> _Extract provided_
The Nixon plan was followed by a revised version of a peace plan submitted by the Vietcong in July 1971. The new version called for the immediate resignation of President Thieu, to be followed by negotiations with the Saigon administration once it had abandoned what the Vietcong described as its policies of waging war and repression. The same insistence on the immediate resignation of the South Vietnamese president was voiced by Hanoi through the North Vietnamese delegation in Paris, which announced that U.S. prisoners of war would be released only when the U.S. had withdrawn its support from the Thieu administration and the war was brought to an end.

 

South Vietnamese forces, meanwhile, conducted three drives into Cambodia during February 1972. The U.S. announced that it would no longer disclose the number of planes involved in raids over North Vietnam. Peace talks were broken off on March 23.

 

Quang Tri Offensive

The tide of the war took an ominous turn for the worse one week later. On March 30 North Vietnam launched a massive offensive south across the DMZ into Quang Tri Province. In April, the U.S. retaliated with the first deep-penetration bombing raids over the north since 1967.

 

On May 8 President Nixon ordered the mining of major ports of North Vietnam, notably Haiphong, to destroy enemy supply routes. Air strikes were directed against North Vietnamese railroad lines, causing, as a Hanoi newspaper admitted, serious economic problems. Quang Tri City, after being held by the Communists for four and one-half months, was recaptured by South Vietnamese forces on September 15.

 

Temporary Peace

Despite the stepping up of U.S. bombing, both sides appeared anxious to salvage the progress made in negotiation. On December 29, the U.S. announced a halt to the bombing above the 20th parallel, effective the next day.

> _Activity 1_
Please rewrite the part of the records that opens with their first line and closes with the line containing "p — Two large, white Letters", changing "attribute" to "property" throughout and keeping everything else as it is. Omit the pictures from your answer.
The records below are unrelated to the Vietnam War excerpt.

[Item enumeration data]
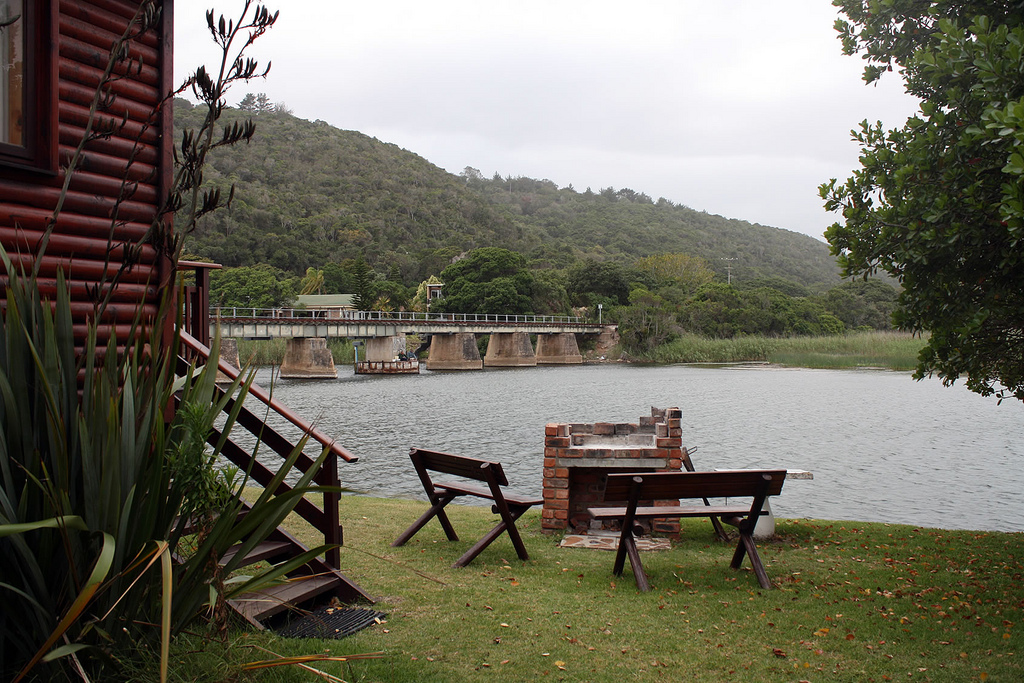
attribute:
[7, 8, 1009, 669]
scene — outdoors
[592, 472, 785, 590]
bench — brown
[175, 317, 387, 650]
stairs — slanted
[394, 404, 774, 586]
fireplace — brick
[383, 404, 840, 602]
oven — small, brick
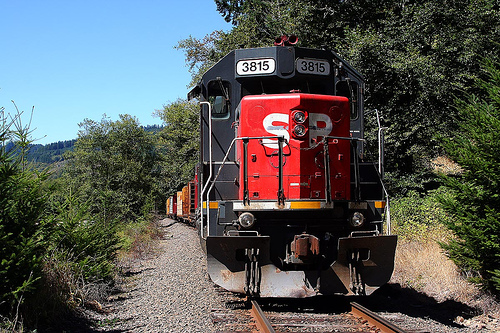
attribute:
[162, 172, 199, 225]
train cars — additional train 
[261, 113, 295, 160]
s — Two large, white Letters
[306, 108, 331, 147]
p — Two large, white Letters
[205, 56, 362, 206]
train engine — black, red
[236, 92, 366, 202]
structure —  red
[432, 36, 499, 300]
green tree — large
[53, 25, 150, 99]
sky — beautiful blue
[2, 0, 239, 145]
sky — blue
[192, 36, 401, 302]
train engine. — large train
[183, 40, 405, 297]
train — red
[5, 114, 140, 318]
trees — left.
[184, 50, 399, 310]
engine. — train 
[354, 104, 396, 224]
brush — piece 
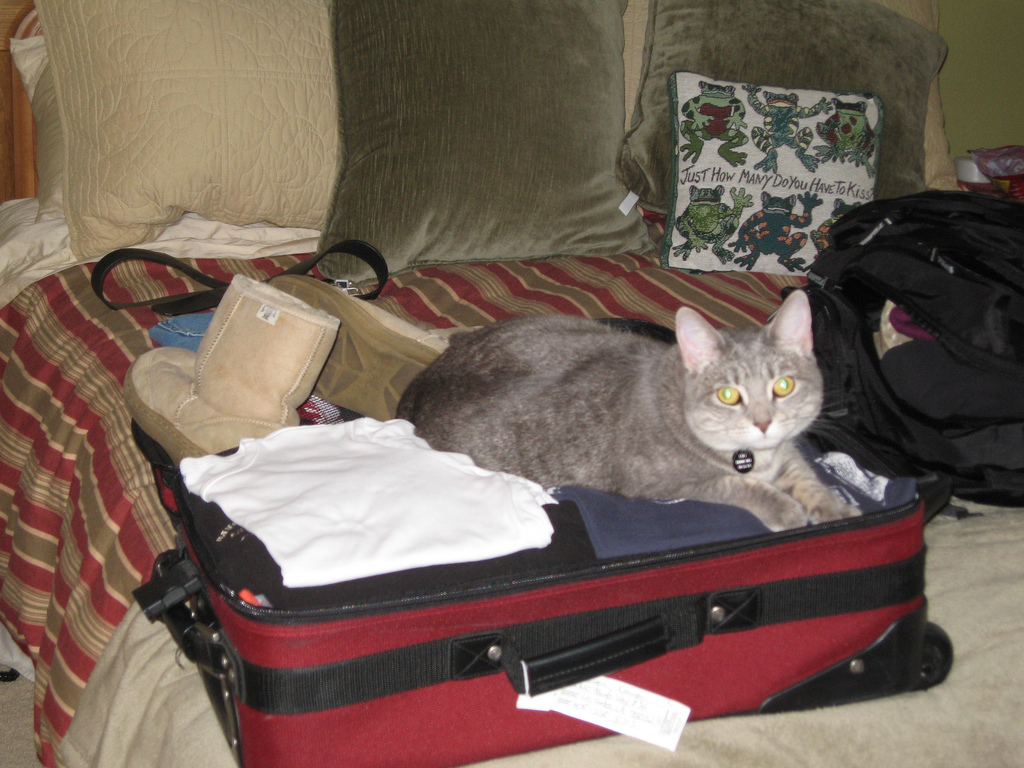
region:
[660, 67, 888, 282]
Small throw pillow with frogs and lettering on it.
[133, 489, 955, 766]
Red suitcase laying opened on bed.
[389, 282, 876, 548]
Gray cat laying on top of suitcase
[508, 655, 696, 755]
Paper tag on handle of suitcase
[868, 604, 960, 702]
Black plastic wheel on suitcase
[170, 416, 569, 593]
White shirt packed on top of suitcase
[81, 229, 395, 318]
Folded, black leather belt.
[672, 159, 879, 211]
Lettering on throwpillow which reads "Just how many do you have to kiss"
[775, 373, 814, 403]
eye of the cat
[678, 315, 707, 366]
ear of the cat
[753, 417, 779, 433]
nose of the cat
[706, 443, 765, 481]
tag on the collar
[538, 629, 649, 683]
handle on the suitcase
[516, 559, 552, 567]
shirt in the suitcase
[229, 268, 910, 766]
gray cat sitting in a suitcase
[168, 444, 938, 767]
red suitcase with clothes in it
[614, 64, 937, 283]
pillow with frogs on it sitting on the bed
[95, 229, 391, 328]
black belt laying on a bed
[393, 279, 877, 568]
gray cat laying on a pile of clothes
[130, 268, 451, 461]
tan boots sitting on a bed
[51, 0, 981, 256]
4 pillows sitting on a bed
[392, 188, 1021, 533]
gray cat laying by black duffel bag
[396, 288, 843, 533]
Grey cat is laying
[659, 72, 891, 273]
White pillow with frogs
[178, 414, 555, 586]
White shirt in the luggage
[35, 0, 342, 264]
Light brown pillow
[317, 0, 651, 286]
Dark brown pillow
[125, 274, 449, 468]
the uggs are beige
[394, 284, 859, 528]
the cat is gray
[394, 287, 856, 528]
the cat is lying down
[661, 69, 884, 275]
the frogs on the pillow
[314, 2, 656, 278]
the pillow is green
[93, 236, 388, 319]
the belt is black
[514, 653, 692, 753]
the luggage tag is white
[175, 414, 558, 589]
the folded white shirt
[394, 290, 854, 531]
the cat has green eyes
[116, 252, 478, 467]
a pair of short boots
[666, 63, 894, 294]
a pillow with 6 frogs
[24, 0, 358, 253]
a throw pillow with patterns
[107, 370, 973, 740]
a red suitcase with clothes and a cat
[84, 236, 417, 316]
a black leather belt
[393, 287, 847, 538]
fluffy grey cat laying down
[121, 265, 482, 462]
beige boots with brown soles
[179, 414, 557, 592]
neatly folded white shirt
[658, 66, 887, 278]
white and green pillow with frogs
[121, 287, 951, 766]
cat laying inside of a red and black suitcase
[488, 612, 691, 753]
white tag hanging off black handle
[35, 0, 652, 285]
beige pillow next to green pillow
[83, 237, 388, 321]
black belt laying on comforter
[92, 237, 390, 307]
a black belt on a bed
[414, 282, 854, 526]
a grey cat on a suitcase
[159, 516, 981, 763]
a red and black suitcase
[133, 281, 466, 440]
a pair of tan boots on a bed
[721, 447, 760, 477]
a black tag on a cat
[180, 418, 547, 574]
a folded white shirt on a suitcase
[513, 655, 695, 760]
a white paper tag on a suitcase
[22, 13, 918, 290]
several pillows on a bed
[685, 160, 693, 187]
A letter on a pillow.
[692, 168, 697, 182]
A letter on a pillow.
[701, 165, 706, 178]
A letter on a pillow.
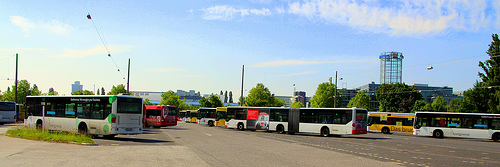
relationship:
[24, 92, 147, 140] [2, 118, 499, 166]
bus in lot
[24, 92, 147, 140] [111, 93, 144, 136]
bus has back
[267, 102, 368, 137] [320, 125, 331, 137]
bus has wheel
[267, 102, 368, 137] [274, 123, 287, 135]
bus has wheel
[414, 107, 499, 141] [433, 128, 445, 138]
bus has wheel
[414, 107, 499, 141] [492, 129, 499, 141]
bus has wheel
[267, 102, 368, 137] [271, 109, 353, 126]
bus has windows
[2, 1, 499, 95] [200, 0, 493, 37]
sky has cloud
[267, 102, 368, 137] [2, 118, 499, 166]
bus in lot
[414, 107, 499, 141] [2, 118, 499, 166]
bus in lot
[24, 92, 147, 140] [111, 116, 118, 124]
bus has tail light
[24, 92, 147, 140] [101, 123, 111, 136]
bus has marking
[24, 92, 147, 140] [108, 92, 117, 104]
bus has marking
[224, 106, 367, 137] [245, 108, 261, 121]
bus has panel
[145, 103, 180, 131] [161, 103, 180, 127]
bus has back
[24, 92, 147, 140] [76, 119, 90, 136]
bus has wheel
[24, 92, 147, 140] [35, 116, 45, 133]
bus has wheel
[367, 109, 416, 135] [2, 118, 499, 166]
bus in lot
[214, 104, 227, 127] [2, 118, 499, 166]
bus in lot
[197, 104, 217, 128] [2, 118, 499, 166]
bus in lot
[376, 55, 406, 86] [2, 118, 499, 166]
tower above lot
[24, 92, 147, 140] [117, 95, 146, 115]
bus has window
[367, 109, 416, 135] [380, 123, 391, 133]
bus has wheel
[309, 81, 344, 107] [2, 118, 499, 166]
tree above lot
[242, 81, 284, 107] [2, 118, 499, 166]
tree above lot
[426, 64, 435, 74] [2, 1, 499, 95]
balloon in sky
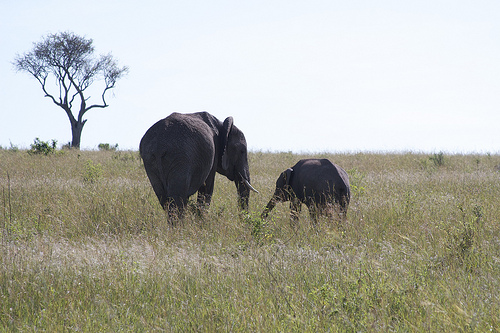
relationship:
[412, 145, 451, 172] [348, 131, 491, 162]
bush on horizon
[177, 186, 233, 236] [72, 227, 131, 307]
leg by grass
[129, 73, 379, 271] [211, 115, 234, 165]
elephant has ear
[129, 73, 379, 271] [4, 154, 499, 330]
elephant in field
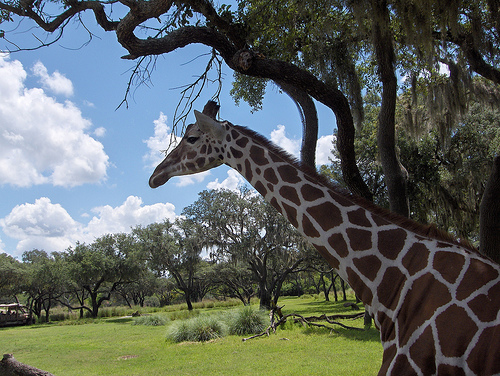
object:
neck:
[228, 133, 459, 308]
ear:
[201, 100, 220, 120]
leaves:
[226, 233, 258, 258]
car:
[0, 304, 28, 330]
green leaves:
[164, 306, 267, 342]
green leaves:
[128, 312, 168, 326]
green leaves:
[0, 230, 151, 303]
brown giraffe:
[148, 101, 500, 375]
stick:
[307, 319, 339, 336]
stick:
[302, 312, 366, 321]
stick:
[322, 316, 365, 331]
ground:
[1, 286, 382, 376]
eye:
[186, 136, 200, 145]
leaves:
[408, 105, 444, 153]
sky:
[0, 0, 492, 259]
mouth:
[148, 173, 167, 189]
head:
[147, 100, 228, 189]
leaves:
[2, 219, 172, 295]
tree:
[0, 1, 500, 321]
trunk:
[374, 41, 409, 222]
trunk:
[281, 64, 375, 213]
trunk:
[278, 76, 319, 172]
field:
[0, 0, 500, 376]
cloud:
[0, 0, 347, 259]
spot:
[244, 140, 273, 166]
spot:
[264, 166, 283, 185]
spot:
[304, 184, 329, 204]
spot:
[342, 205, 372, 230]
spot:
[403, 238, 435, 277]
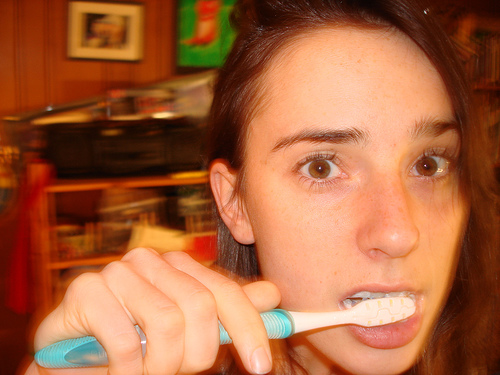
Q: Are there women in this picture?
A: Yes, there is a woman.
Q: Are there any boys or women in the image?
A: Yes, there is a woman.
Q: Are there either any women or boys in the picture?
A: Yes, there is a woman.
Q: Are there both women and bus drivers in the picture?
A: No, there is a woman but no bus drivers.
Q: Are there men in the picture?
A: No, there are no men.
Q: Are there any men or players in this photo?
A: No, there are no men or players.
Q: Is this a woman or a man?
A: This is a woman.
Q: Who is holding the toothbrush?
A: The woman is holding the toothbrush.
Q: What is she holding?
A: The woman is holding the toothbrush.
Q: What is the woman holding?
A: The woman is holding the toothbrush.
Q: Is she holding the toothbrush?
A: Yes, the woman is holding the toothbrush.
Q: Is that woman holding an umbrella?
A: No, the woman is holding the toothbrush.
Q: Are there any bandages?
A: No, there are no bandages.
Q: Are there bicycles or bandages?
A: No, there are no bandages or bicycles.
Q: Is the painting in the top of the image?
A: Yes, the painting is in the top of the image.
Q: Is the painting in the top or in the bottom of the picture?
A: The painting is in the top of the image.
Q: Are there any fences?
A: No, there are no fences.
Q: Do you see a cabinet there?
A: Yes, there is a cabinet.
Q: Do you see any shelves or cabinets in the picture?
A: Yes, there is a cabinet.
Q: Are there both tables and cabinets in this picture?
A: No, there is a cabinet but no tables.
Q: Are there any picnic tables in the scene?
A: No, there are no picnic tables.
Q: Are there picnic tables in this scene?
A: No, there are no picnic tables.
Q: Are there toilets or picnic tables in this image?
A: No, there are no picnic tables or toilets.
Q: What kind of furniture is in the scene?
A: The furniture is a cabinet.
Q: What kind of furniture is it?
A: The piece of furniture is a cabinet.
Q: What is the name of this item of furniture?
A: This is a cabinet.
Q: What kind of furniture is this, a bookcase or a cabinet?
A: This is a cabinet.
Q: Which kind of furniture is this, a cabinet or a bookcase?
A: This is a cabinet.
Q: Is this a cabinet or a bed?
A: This is a cabinet.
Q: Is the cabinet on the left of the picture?
A: Yes, the cabinet is on the left of the image.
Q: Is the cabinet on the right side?
A: No, the cabinet is on the left of the image.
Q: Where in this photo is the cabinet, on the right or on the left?
A: The cabinet is on the left of the image.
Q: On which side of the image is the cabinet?
A: The cabinet is on the left of the image.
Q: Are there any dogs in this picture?
A: No, there are no dogs.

> _Activity 2_
List every date in the Vietnam War excerpt that gives both a month and a day.

> _Task response 1_
property:
[7, 8, 1009, 669]
scene — outdoors
[592, 472, 785, 590]
bench — brown
[175, 317, 387, 650]
stairs — slanted
[394, 404, 774, 586]
fireplace — brick
[383, 404, 840, 602]
oven — small, brick
property:
[162, 172, 199, 225]
train cars — additional train 
[261, 113, 295, 160]
s — Two large, white Letters
[306, 108, 331, 147]
p — Two large, white Letters

> _Task response 2_
March 23
March 30
May 8
September 15
December 29